## WHAT IS EXPECTED
Leave out the images; return the rest of the data exactly.

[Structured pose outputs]
···
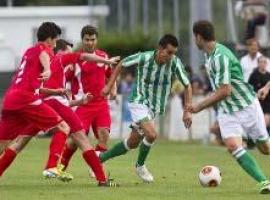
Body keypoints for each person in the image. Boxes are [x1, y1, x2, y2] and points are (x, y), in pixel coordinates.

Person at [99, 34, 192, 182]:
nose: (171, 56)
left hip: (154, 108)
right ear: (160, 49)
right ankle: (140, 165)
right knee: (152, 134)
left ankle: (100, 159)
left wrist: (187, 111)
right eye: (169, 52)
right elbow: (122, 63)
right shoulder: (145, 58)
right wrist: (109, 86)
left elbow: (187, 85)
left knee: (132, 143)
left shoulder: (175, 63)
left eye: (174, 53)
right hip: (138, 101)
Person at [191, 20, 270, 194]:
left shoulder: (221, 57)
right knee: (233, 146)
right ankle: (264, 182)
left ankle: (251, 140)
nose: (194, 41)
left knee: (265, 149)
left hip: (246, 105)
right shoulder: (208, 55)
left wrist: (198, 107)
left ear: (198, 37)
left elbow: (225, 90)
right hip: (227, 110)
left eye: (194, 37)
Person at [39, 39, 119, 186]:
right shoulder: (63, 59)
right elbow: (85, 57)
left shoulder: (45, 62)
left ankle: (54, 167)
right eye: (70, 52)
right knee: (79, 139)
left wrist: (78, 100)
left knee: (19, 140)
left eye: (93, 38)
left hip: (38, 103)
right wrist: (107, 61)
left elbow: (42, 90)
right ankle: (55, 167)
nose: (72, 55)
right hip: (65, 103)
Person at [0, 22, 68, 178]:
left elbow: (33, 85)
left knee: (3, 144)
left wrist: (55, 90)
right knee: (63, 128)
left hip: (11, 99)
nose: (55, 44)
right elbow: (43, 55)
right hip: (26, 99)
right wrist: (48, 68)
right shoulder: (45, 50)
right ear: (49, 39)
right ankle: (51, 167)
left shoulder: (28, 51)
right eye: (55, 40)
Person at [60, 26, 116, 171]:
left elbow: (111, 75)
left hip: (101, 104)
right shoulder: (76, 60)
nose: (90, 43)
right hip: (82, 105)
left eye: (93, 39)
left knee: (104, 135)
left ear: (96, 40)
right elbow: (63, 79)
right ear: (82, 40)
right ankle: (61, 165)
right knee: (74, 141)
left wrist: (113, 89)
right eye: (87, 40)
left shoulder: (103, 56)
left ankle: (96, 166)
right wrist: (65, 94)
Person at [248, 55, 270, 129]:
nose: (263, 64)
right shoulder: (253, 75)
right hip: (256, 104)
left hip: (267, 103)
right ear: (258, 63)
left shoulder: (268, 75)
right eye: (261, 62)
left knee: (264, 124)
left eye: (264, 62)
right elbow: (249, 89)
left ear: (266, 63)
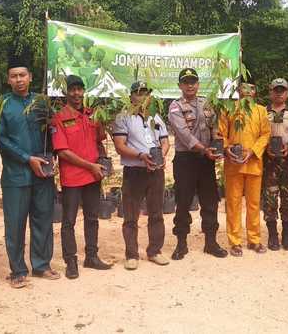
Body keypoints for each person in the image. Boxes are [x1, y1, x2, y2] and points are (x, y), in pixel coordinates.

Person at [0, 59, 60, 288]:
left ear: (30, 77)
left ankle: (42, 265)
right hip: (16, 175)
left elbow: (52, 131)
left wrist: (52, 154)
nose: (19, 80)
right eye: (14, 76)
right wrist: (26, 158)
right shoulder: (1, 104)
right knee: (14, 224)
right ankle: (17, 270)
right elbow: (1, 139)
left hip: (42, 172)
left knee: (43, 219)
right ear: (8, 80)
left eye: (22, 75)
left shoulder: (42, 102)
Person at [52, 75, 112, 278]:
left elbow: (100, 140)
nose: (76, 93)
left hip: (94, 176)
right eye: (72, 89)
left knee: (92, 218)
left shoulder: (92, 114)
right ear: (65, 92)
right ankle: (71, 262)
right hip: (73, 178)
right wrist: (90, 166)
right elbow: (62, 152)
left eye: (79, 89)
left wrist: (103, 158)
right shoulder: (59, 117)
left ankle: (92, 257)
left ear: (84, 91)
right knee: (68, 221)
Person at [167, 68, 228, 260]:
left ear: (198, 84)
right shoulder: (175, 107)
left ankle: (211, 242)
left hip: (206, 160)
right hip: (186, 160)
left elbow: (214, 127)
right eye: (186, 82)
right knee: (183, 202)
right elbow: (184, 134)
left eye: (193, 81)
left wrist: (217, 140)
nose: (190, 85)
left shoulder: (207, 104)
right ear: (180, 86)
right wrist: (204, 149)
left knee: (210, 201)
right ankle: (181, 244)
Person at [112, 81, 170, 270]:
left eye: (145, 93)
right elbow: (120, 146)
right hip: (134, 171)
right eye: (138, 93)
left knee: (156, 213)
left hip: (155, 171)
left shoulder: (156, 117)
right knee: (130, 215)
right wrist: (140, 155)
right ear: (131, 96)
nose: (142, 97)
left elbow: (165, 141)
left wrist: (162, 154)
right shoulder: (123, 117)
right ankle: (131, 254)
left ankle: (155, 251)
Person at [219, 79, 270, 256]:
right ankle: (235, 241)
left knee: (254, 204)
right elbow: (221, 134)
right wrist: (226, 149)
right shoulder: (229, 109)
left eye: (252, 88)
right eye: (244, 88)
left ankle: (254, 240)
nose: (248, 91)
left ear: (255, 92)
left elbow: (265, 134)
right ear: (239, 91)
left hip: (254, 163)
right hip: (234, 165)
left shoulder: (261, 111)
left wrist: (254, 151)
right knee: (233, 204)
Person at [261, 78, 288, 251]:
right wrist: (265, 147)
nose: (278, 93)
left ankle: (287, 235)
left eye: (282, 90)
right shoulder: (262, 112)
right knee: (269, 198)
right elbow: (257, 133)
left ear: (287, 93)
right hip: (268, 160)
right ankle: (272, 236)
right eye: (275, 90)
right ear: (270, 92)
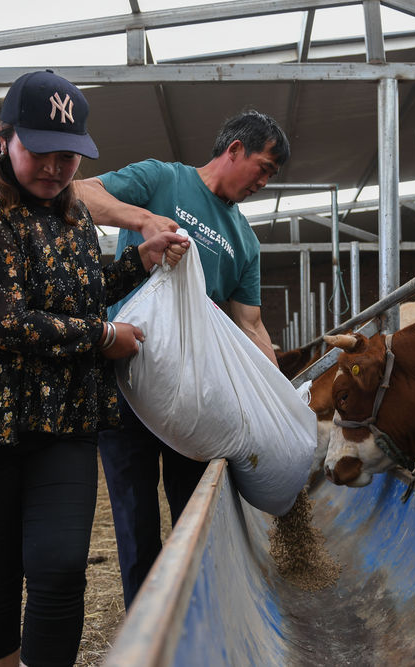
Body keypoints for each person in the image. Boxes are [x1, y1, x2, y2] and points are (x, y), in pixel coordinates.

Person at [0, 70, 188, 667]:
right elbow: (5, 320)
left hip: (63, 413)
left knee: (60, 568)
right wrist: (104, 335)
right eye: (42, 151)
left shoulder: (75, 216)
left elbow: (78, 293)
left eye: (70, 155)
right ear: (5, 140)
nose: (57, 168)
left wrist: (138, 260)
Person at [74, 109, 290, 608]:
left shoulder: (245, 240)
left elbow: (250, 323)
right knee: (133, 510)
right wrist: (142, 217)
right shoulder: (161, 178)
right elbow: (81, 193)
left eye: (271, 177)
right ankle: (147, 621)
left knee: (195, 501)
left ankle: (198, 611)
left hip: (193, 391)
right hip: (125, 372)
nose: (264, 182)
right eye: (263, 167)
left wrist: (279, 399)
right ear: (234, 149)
···
## TASK SOLUTION
Body keypoints for each person in the image. Boxes are [x1, y1, x2, y2] and points are (x, y), in pixel coordinates.

Person at [99, 34, 192, 182]:
nose: (171, 56)
left hip: (154, 108)
right ear: (160, 49)
right ankle: (140, 165)
right knee: (152, 134)
left ankle: (100, 159)
left wrist: (187, 111)
right eye: (169, 52)
right elbow: (122, 63)
right shoulder: (145, 58)
right wrist: (109, 86)
left elbow: (187, 85)
left knee: (132, 143)
left shoulder: (175, 63)
left eye: (174, 53)
right hip: (138, 101)
Person at [191, 20, 270, 194]:
left shoulder: (221, 57)
right knee: (233, 146)
right ankle: (264, 182)
left ankle: (251, 140)
nose: (194, 41)
left knee: (265, 149)
left hip: (246, 105)
right shoulder: (208, 55)
left wrist: (198, 107)
left ear: (198, 37)
left elbow: (225, 90)
right hip: (227, 110)
left eye: (194, 37)
Person at [39, 39, 119, 186]:
right shoulder: (63, 59)
right elbow: (85, 57)
left shoulder: (45, 62)
left ankle: (54, 167)
right eye: (70, 52)
right knee: (79, 139)
left wrist: (78, 100)
left knee: (19, 140)
left eye: (93, 38)
left hip: (38, 103)
right wrist: (107, 61)
left elbow: (42, 90)
right ankle: (55, 167)
nose: (72, 55)
right hip: (65, 103)
Person at [0, 22, 68, 178]:
left elbow: (33, 85)
left knee: (3, 144)
left wrist: (55, 90)
right knee: (63, 128)
left hip: (11, 99)
nose: (55, 44)
right elbow: (43, 55)
right hip: (26, 99)
right wrist: (48, 68)
right shoulder: (45, 50)
right ear: (49, 39)
right ankle: (51, 167)
left shoulder: (28, 51)
right eye: (55, 40)
Person at [60, 26, 116, 171]:
left elbow: (111, 75)
left hip: (101, 104)
right shoulder: (76, 60)
nose: (90, 43)
right hip: (82, 105)
left eye: (93, 39)
left knee: (104, 135)
left ear: (96, 40)
right elbow: (63, 79)
right ear: (82, 40)
right ankle: (61, 165)
right knee: (74, 141)
left wrist: (113, 89)
right eye: (87, 40)
left shoulder: (103, 56)
left ankle: (96, 166)
right wrist: (65, 94)
Person at [248, 55, 270, 129]:
nose: (263, 64)
right shoulder: (253, 75)
right hip: (256, 104)
left hip: (267, 103)
right ear: (258, 63)
left shoulder: (268, 75)
right eye: (261, 62)
left knee: (264, 124)
left eye: (264, 62)
right elbow: (249, 89)
left ear: (266, 63)
Body keypoints for each person in the image. Boxes are [x1, y1, x2, y2] and points are (x, y), in pixel coordinates.

Person at [0, 59, 60, 288]:
left ear: (30, 77)
left ankle: (42, 265)
right hip: (16, 175)
left elbow: (52, 131)
left wrist: (52, 154)
nose: (19, 80)
right eye: (14, 76)
right wrist: (26, 158)
right shoulder: (1, 104)
right knee: (14, 224)
right ankle: (17, 270)
right elbow: (1, 139)
left hip: (42, 172)
left knee: (43, 219)
right ear: (8, 80)
left eye: (22, 75)
left shoulder: (42, 102)
Person at [52, 75, 112, 278]:
left elbow: (100, 140)
nose: (76, 93)
left hip: (94, 176)
right eye: (72, 89)
left knee: (92, 218)
left shoulder: (92, 114)
right ear: (65, 92)
right ankle: (71, 262)
right hip: (73, 178)
right wrist: (90, 166)
right elbow: (62, 152)
left eye: (79, 89)
left wrist: (103, 158)
right shoulder: (59, 117)
left ankle: (92, 257)
left ear: (84, 91)
right knee: (68, 221)
Person at [167, 68, 228, 260]:
left ear: (198, 84)
right shoulder: (175, 107)
left ankle: (211, 242)
left hip: (206, 160)
right hip: (186, 160)
left elbow: (214, 127)
right eye: (186, 82)
right knee: (183, 202)
right elbow: (184, 134)
left eye: (193, 81)
left wrist: (217, 140)
nose: (190, 85)
left shoulder: (207, 104)
right ear: (180, 86)
right wrist: (204, 149)
left knee: (210, 201)
right ankle: (181, 244)
Person at [112, 81, 170, 270]:
left eye: (145, 93)
right elbow: (120, 146)
right hip: (134, 171)
right eye: (138, 93)
left knee: (156, 213)
left hip: (155, 171)
left shoulder: (156, 117)
right knee: (130, 215)
right wrist: (140, 155)
right ear: (131, 96)
nose: (142, 97)
left elbow: (165, 141)
left wrist: (162, 154)
right shoulder: (123, 117)
right ankle: (131, 254)
left ankle: (155, 251)
Person at [219, 79, 270, 256]:
right ankle: (235, 241)
left knee: (254, 204)
right elbow: (221, 134)
right wrist: (226, 149)
right shoulder: (229, 109)
left eye: (252, 88)
right eye: (244, 88)
left ankle: (254, 240)
nose: (248, 91)
left ear: (255, 92)
left elbow: (265, 134)
right ear: (239, 91)
left hip: (254, 163)
right hip: (234, 165)
left shoulder: (261, 111)
left wrist: (254, 151)
right knee: (233, 204)
Person at [261, 78, 288, 251]:
right wrist: (265, 147)
nose: (278, 93)
left ankle: (287, 235)
left eye: (282, 90)
right shoulder: (262, 112)
right knee: (269, 198)
right elbow: (257, 133)
left ear: (287, 93)
right hip: (268, 160)
right ankle: (272, 236)
right eye: (275, 90)
right ear: (270, 92)
Body keypoints for each person in the image. Boxes are [x1, y1, x2, y2] and points are (x, y), in pixel coordinates.

Person at [0, 70, 188, 667]:
right elbow: (5, 320)
left hip: (63, 413)
left knee: (60, 568)
right wrist: (104, 335)
right eye: (42, 151)
left shoulder: (75, 216)
left elbow: (78, 293)
left eye: (70, 155)
right ear: (5, 140)
nose: (57, 168)
left wrist: (138, 260)
Person at [74, 109, 290, 608]:
left shoulder: (245, 240)
left elbow: (250, 323)
right knee: (133, 510)
right wrist: (142, 217)
right shoulder: (161, 178)
right elbow: (81, 193)
left eye: (271, 177)
right ankle: (147, 621)
left knee: (195, 501)
left ankle: (198, 611)
left hip: (193, 391)
right hip: (125, 372)
nose: (264, 182)
right eye: (263, 167)
left wrist: (279, 399)
right ear: (234, 149)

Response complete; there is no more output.